BEGIN SELECTED TEXT

# Why does no post in here



## eurotrashrabbit (Oct 25, 2001)

Here is picture for your enjoyment


----------



## prettygoodgolf (Feb 10, 2000)

*Re: Why does no post in here (eurotrashrabbit)*

Because (sigh), nobody remembers them. Because they never noticed the cars, and especially because they never drove one. I did, fresh out of college, with $500 in my pocket. In a brisk dash through the hills and cleavages of suburban Nashville, a sexy German emigre, with slim legs unshaven, introduced me to the best-handling sedan ever made, I guess. But I'm sure about her legs.
I drove her US-model 1000 TT for five years, then tried to "go straight" with a VW Squareback. When I found another TT, I was back on the wild side for another five years. The driving never failed to delight me, though there was always uncertainty about when you'd arrive, and what new parts you might need along the way. For at the parts counter, "NSU" always stood for "non-standard unit."
Fewer than 800 NSU autos of all models were sold in the USA, I once read. Somehow, the idea of a Beetle updated with '60s technology never caught on, but I adored the effecient engineering and inspiring results.
There's been a little attention paid recently. Autoweek gave the Prinz 1000/TT/TTS an Escape Roads page a few months ago, and there was a nice feature in a British classics mag too. Maybe I'll write more some night, if anybody is interested. http://****************.com/smile/emthup.gif


----------



## eurotrashrabbit (Oct 25, 2001)

*Re: Why does no post in here (prettygoodgolf)*

I did read that Autoweek article a while back. A few years ago NSU was a featured marque at the Carlisle swap meet. I will post some other NSU pictures I have. They are great cars. There was a Prinz for sale 50 miles from me for $1000


----------



## Back2Dubs (Apr 15, 2004)

*Re: Why does no post in here (eurotrashrabbit)*

I have fond memories of a 1200 I used to drive in Germany in 1980/81. It was so light and tossable. Engine was strong enough to keep up with some of the new 1.7L Fords out at the time.
I've been playing with the idea of finding a 1000TT, but I can just imagine how tough it must be to get spare parts








I'd like to find someone who actually has one up and running here in the US to get a first-hand account.


----------



## prettygoodgolf (Feb 10, 2000)

*Re: Why does no post in here (Back2Dubs)*

It was hard to find parts twenty-five years ago. When I bought my first NSU in 1975, a local Porsche dealer in Nashville had a shelf full of commonly replaced and broken parts. Until a year later, when I learned they'd tossed them in a dumpster. I may have been their only customer! I soldiered on for a decade, always finding what I needed, though not easily. Finally a failing brake master cylinder proved impossible to replace, and I didn't persevere with some conversion. I'd just inherited some money, and a new GTI was suddenly within reach. That brought safety and the security of knowing I'd likely get where I was going and back. But it never drove anything like the TT. 
Mine was stock except for the yellow Bilsteins I'd added at each corner, and the Abarth four-pipe muffler at the rear. Stiff, yes, but the car never leaned in any corner. It tracked like an arrow, and never, ever needed a front alignment. The steering was the car's best feature, fast and utterly direct. Trick geometry made the front wheels, especially the inside wheel, lean into turns like a motorcycle. This produced a strong self-centering tendencies that made it a delightful car to steer, whether you were paying attention to that aspect or not. The brakes, all drums on my car, needed a little help, but they didn't have much momentum to overcome. Neither did the engine, which suffered only from the vagaries of Solex carburation.

END SELECTED TEXT

[ACTION ITEM A] In the NSU thread, copy the passage starting with "Mine was stock" and going on through "of Solex carburation.", swapping "yellow Bilsteins" for "Koni shocks".
[ACTION ITEM B] Summarize the NSU thread in two sentences.

BEGIN DATASET RECORDS

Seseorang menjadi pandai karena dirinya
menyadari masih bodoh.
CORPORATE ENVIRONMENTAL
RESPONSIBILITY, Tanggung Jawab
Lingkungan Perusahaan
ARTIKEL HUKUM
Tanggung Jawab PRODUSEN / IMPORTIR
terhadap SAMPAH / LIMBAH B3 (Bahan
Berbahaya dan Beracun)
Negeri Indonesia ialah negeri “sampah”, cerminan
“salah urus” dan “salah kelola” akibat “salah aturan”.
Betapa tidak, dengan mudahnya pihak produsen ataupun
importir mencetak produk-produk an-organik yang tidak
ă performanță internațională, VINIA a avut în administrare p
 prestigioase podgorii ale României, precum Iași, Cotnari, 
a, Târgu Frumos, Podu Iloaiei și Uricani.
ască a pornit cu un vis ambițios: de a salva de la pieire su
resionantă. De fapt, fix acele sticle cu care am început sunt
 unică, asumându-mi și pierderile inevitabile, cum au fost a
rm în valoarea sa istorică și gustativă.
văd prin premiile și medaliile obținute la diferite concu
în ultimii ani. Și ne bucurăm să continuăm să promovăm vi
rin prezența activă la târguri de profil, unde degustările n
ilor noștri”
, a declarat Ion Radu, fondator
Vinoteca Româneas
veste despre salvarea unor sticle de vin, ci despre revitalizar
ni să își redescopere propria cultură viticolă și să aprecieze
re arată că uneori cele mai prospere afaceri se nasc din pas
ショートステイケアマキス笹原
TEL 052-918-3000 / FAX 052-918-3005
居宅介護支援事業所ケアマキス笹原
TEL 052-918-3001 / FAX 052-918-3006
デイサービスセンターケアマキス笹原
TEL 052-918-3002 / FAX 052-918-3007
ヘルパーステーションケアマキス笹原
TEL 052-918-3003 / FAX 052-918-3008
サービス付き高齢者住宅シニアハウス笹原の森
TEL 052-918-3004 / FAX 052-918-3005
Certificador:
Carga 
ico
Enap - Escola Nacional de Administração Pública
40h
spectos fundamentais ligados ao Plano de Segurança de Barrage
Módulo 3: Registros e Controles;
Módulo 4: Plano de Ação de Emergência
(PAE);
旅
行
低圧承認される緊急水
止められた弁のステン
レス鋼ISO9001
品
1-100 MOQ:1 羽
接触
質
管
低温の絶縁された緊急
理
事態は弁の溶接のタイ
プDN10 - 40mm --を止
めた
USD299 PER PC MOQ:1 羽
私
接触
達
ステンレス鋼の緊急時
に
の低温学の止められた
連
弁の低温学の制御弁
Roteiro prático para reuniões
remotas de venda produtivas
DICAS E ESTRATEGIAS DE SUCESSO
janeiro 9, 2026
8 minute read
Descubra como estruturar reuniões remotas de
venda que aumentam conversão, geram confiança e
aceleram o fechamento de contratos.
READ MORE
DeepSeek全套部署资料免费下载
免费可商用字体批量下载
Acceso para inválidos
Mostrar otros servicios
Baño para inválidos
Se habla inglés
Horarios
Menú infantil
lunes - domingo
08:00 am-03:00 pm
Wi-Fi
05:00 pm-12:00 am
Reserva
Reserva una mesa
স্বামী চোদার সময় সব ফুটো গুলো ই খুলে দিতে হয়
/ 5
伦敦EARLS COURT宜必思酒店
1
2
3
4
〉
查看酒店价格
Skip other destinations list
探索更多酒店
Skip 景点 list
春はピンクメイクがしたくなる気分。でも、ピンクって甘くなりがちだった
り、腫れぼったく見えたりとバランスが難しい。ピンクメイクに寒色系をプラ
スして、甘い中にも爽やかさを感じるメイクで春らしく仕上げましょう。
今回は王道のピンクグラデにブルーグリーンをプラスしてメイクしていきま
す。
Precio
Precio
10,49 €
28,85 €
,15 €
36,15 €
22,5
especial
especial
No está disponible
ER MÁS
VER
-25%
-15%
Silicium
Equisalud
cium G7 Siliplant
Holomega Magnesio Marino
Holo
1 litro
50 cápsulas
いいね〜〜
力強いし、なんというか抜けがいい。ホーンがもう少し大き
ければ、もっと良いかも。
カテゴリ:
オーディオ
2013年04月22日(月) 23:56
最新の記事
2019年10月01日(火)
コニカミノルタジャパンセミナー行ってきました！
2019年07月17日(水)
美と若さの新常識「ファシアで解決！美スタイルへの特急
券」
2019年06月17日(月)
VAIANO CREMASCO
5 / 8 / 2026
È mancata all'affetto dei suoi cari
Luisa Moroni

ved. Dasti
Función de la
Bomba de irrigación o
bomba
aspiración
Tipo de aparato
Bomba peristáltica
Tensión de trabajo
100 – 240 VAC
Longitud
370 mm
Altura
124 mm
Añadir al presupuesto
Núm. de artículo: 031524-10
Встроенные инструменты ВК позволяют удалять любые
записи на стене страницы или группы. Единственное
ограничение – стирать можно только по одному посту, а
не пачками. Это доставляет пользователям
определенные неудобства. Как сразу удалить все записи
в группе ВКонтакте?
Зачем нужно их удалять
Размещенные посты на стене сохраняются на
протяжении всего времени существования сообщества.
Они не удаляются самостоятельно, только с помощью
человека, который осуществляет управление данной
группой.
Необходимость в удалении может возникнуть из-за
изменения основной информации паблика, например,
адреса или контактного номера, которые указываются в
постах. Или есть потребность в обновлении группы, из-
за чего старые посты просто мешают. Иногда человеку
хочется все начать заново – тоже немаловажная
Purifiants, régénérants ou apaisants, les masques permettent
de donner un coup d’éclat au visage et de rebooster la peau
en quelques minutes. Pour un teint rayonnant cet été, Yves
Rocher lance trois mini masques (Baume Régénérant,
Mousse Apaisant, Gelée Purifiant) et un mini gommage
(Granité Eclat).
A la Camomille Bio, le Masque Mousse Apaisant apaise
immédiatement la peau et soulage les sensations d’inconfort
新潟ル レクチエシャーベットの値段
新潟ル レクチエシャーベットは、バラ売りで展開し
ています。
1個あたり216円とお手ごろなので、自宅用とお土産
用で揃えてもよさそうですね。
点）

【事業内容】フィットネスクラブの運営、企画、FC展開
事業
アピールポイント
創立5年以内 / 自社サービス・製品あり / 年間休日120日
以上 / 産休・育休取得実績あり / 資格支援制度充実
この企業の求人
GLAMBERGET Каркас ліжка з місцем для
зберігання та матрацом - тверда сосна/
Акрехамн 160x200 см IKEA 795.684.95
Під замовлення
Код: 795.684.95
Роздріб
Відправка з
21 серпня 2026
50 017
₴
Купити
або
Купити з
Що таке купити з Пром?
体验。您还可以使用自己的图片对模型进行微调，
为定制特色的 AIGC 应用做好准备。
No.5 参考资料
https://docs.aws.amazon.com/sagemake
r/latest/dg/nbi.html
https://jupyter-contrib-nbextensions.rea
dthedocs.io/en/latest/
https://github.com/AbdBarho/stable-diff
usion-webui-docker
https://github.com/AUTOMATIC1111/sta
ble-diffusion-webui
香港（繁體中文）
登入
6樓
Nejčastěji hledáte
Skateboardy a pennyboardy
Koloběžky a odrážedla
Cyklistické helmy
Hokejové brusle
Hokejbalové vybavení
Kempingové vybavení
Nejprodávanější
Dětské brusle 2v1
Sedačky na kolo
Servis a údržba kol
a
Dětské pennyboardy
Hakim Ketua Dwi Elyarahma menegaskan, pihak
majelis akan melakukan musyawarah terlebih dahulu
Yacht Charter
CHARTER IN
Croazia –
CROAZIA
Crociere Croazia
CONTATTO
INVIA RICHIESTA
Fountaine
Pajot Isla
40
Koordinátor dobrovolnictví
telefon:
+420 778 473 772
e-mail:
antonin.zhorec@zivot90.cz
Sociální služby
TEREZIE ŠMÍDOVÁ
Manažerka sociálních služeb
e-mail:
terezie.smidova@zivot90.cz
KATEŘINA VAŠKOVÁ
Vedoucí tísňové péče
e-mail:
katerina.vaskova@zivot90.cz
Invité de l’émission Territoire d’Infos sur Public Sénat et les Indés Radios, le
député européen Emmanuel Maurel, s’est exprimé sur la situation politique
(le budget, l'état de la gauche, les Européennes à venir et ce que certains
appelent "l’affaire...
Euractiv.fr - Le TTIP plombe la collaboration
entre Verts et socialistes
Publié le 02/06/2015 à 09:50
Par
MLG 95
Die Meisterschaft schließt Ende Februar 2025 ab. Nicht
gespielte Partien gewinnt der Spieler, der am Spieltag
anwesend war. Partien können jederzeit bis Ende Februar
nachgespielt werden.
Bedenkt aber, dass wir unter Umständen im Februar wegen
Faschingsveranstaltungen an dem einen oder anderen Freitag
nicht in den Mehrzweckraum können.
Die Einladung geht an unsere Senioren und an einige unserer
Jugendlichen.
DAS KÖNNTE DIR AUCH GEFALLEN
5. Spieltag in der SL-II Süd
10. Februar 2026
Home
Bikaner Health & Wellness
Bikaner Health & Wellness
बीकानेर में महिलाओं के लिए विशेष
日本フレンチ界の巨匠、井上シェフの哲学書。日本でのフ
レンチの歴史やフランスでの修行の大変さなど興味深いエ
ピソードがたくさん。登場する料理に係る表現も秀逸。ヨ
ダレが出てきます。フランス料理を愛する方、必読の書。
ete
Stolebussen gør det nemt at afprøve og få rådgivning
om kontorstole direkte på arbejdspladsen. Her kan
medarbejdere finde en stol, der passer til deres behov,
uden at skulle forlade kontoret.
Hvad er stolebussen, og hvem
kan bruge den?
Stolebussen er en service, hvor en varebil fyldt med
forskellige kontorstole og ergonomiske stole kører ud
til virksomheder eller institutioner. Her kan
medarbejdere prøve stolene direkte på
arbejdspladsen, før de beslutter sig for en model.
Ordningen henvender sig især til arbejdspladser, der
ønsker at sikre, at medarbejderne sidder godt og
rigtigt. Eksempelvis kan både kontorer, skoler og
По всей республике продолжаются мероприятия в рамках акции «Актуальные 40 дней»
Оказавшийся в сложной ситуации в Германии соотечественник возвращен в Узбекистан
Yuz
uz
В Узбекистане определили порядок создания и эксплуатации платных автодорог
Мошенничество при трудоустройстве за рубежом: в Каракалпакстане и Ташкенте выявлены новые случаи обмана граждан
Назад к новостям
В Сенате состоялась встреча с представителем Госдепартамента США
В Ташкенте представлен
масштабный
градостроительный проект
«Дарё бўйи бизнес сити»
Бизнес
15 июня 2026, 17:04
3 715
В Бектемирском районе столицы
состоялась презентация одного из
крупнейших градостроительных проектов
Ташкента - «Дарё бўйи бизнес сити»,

END DATASET RECORDS

[WRITTEN RESPONSE A]
Mine was stock except for the Koni shocks I'd added at each corner, and the Abarth four-pipe muffler at the rear. Stiff, yes, but the car never leaned in any corner. It tracked like an arrow, and never, ever needed a front alignment. The steering was the car's best feature, fast and utterly direct. Trick geometry made the front wheels, especially the inside wheel, lean into turns like a motorcycle. This produced a strong self-centering tendencies that made it a delightful car to steer, whether you were paying attention to that aspect or not. The brakes, all drums on my car, needed a little help, but they didn't have much momentum to overcome. Neither did the engine, which suffered only from the vagaries of Solex carburation.

[WRITTEN RESPONSE B] Forum members reminisce about NSU cars, which one poster says few people remember because they never noticed or drove them, with fewer than 800 NSU autos reportedly sold in the USA. That poster recalls driving 1000 TT models for about a decade and praises their handling and direct steering, but notes that parts were always hard to find, until an irreplaceable brake master cylinder and an inheritance led to buying a new GTI.